In 1861 the people in the mountainous western counties of Virginia strongly opposed secession. When the rest of the State voted overwhelmingly in a statewide referendum on May 23, 1861, to withdraw from the Federal Union, the loyal western residents, in a series of conventions at Wheeling, voted to “secede” from Virginia and set up their own State. The bill for admission passed Congress on December 11, 1862, and on June 30, 1863, by Presidential proclamation, West Virginia became the 35th State. For years, however, many Jefferson County residents refused to use “West” as part of the designation.

Harpers Ferry never recovered from the devastation of the Civil War. Staring at the stark chimneys and charred remains of once impressive buildings, one of the townspeople concluded: “This place will never be anything again unless the government rebuilds the armory—and it is doubtful if that is ever done.” The Government never did, and the ground on which it stood was auctioned off in 1869. Mills and factories remained closed. The railroad did a small percentage of its previous business. Hopes for a renewal of the town’s former prosperity were dashed in 1870 when a flood destroyed or badly damaged nearly every building on Virginius Island and along the south side of Shenandoah Street. Subsequent floods destroyed still more of the town and ruined the Chesapeake and Ohio Canal. The canal was finally abandoned after the flood of 1924.

Inundated too often by high water, the residents of Harpers Ferry eventually left the old buildings in the lower town and moved up the heights to the high ground of Camp Hill and toward Bolivar. For years the old shops and stores, those that remained, stood empty, neglected, and deteriorating. When Harpers Ferry became a national historical area, the National Park Service began an intensive campaign to preserve the fragile remains of the 18th- and 19th-century industries, homes, churches, stores, and shops, and to restore much of the old town to its pre-Civil War appearance, a time when it was at its peak as a thriving, bustling industrial community and transportation center.
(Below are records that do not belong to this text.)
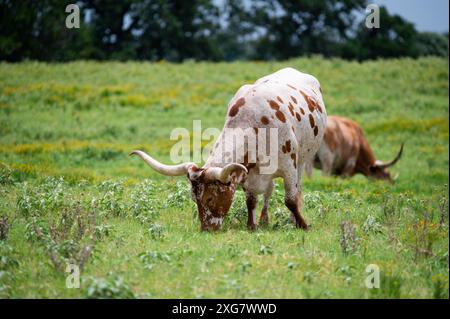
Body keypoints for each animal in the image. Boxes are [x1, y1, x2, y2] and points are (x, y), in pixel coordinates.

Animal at [130, 68, 326, 232]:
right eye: (194, 198)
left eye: (210, 198)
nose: (206, 230)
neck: (254, 126)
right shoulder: (248, 173)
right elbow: (251, 200)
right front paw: (252, 225)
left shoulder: (289, 167)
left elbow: (290, 200)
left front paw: (303, 225)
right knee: (268, 192)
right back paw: (264, 220)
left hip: (302, 160)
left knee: (296, 190)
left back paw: (292, 220)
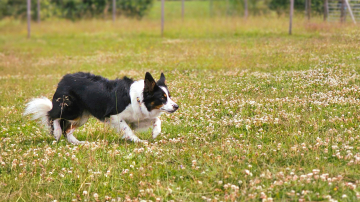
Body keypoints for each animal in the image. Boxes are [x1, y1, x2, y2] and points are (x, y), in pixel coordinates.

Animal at [23, 72, 179, 144]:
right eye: (162, 98)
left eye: (169, 96)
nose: (176, 106)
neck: (139, 98)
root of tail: (64, 79)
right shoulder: (115, 116)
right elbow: (127, 129)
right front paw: (138, 141)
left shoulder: (137, 118)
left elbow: (157, 119)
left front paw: (155, 132)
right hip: (72, 110)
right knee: (52, 115)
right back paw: (56, 132)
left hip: (82, 116)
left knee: (68, 130)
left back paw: (77, 142)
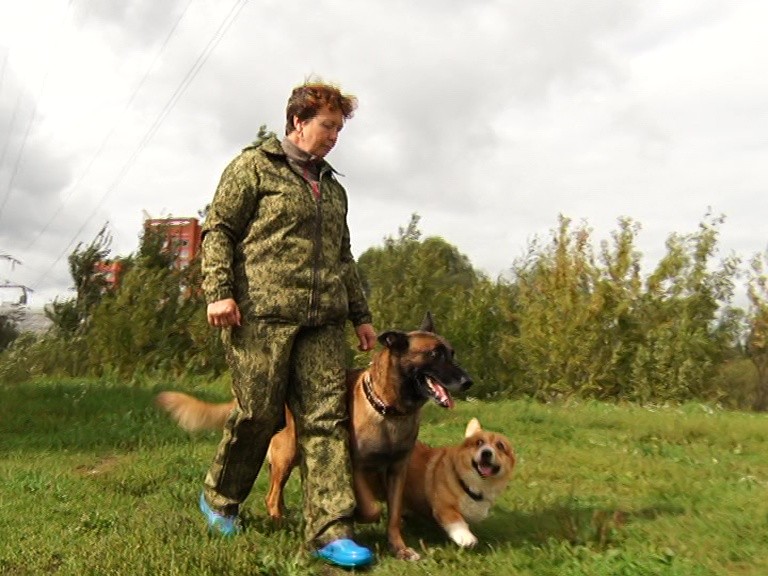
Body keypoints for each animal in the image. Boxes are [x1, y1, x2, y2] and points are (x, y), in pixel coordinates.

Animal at [156, 316, 472, 564]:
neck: (389, 411)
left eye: (452, 353)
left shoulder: (397, 471)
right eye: (434, 354)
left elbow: (393, 516)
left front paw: (401, 549)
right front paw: (357, 515)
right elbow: (369, 508)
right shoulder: (356, 465)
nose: (468, 381)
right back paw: (281, 523)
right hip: (286, 455)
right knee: (272, 495)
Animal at [402, 416, 516, 548]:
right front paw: (466, 537)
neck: (472, 486)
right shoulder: (444, 507)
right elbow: (457, 520)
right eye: (479, 442)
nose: (486, 453)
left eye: (500, 446)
Today, while much of the old historical town remains, few of the structures that figured prominently in John Brown’s raid survive. (See maps on pp. [29] and [30].) The Baltimore and Ohio Railroad bridge across the Potomac, by which Brown and his raiders entered Harpers Ferry in October 1859, was destroyed by Confederate soldiers early in the Civil War. More modern structures span the river now, but the stone supports of the old bridge can still be seen. Nothing at all remains of the bridge across the Shenandoah. The stone piers now standing in the river near the Point section of the town are from a later structure.
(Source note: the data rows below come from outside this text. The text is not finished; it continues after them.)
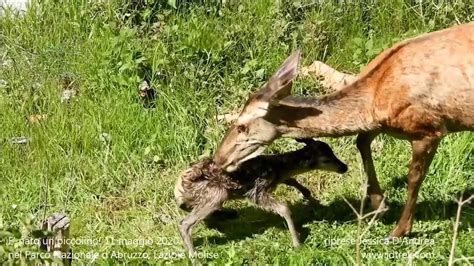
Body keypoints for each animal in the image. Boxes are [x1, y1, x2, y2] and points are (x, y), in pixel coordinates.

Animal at [176, 139, 346, 256]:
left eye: (332, 152)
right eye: (326, 159)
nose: (344, 167)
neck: (277, 167)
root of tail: (178, 188)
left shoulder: (278, 179)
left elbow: (293, 182)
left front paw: (315, 201)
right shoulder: (257, 191)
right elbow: (284, 207)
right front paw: (297, 243)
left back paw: (228, 214)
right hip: (216, 193)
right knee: (184, 223)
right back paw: (194, 255)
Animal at [214, 22, 474, 238]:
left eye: (242, 126)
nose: (218, 159)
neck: (373, 101)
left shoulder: (428, 128)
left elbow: (413, 177)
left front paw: (399, 231)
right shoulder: (379, 125)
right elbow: (361, 141)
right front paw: (378, 204)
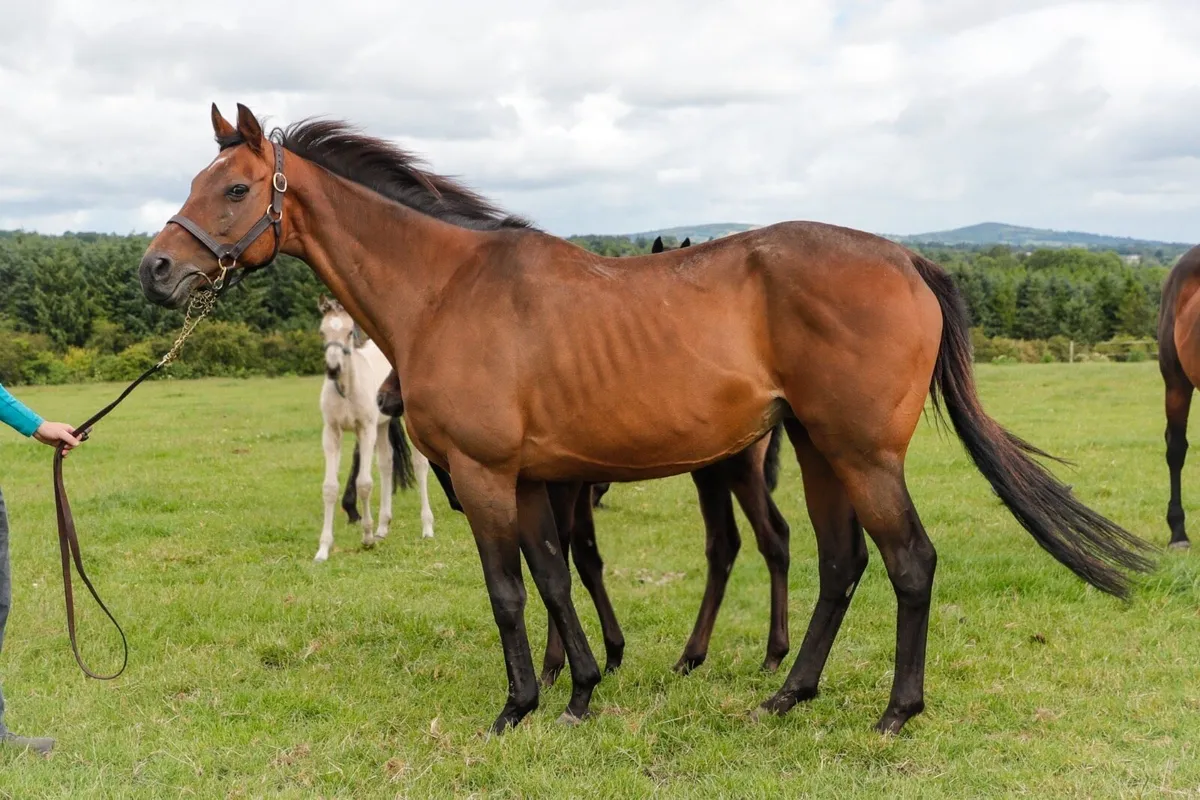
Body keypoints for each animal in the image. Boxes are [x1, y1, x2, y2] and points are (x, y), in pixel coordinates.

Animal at [315, 296, 417, 560]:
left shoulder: (366, 429)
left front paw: (367, 537)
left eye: (350, 331)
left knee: (420, 465)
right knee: (387, 463)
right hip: (383, 426)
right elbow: (329, 487)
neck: (347, 389)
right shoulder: (332, 432)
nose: (333, 369)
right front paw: (323, 548)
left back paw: (426, 528)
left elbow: (364, 483)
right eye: (322, 332)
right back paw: (383, 525)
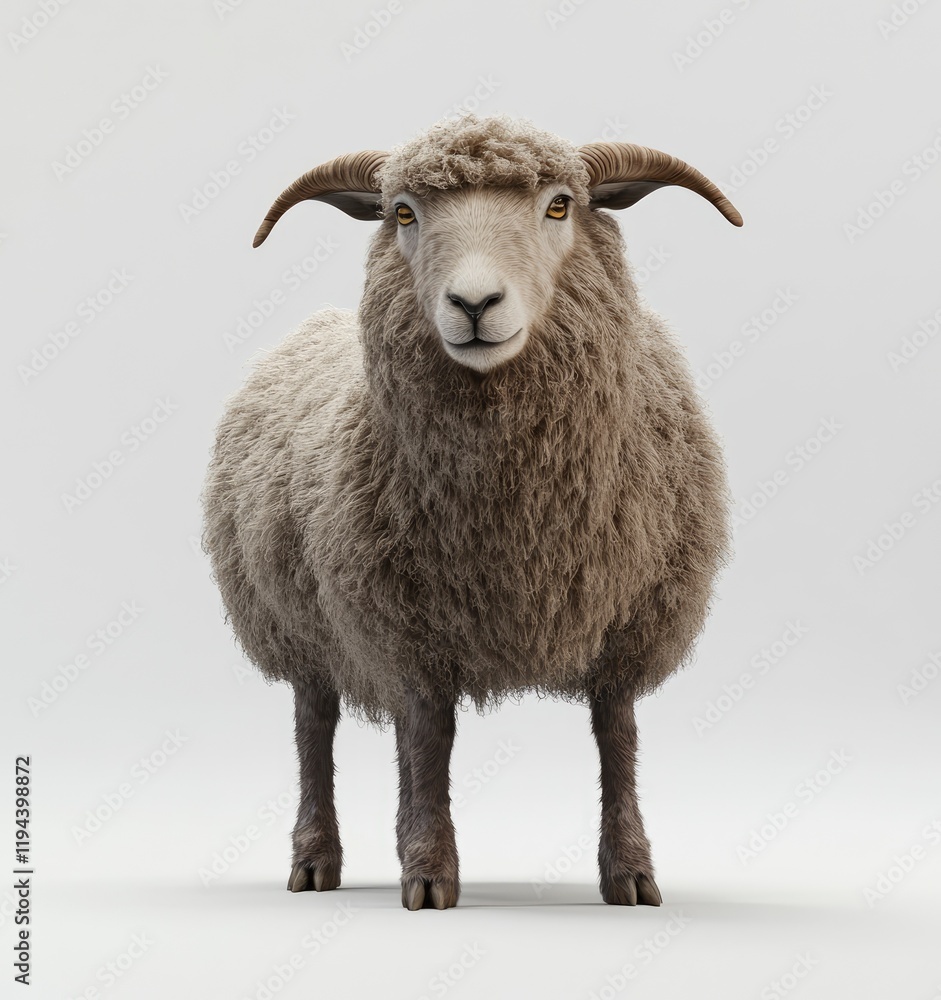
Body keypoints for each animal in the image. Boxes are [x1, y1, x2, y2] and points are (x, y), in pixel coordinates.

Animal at [202, 115, 741, 910]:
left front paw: (631, 871)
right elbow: (428, 743)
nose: (475, 304)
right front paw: (429, 873)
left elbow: (616, 738)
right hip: (296, 624)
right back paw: (315, 861)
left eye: (559, 205)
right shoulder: (404, 624)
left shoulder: (629, 619)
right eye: (402, 213)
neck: (514, 510)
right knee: (314, 727)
The ruins of the armory buildings stood for many years after the war and eventually disappeared. In 1893 the site itself disappeared under 30 feet of fill when the B & O Railroad changed the line of its tracks. The outlines of two of the armory buildings have been marked by flat stones and the spot where the enginehouse was located is marked by a small monument. The enginehouse itself (now called “John Brown’s Fort”) stands nearby on the old arsenal grounds, and is little changed from its appearance at the time of the raid. Here also can be seen the excavated remains of the small U.S. arsenal and some of the partially exposed burned muskets destroyed when the building was gutted by Federal troops in April 1861.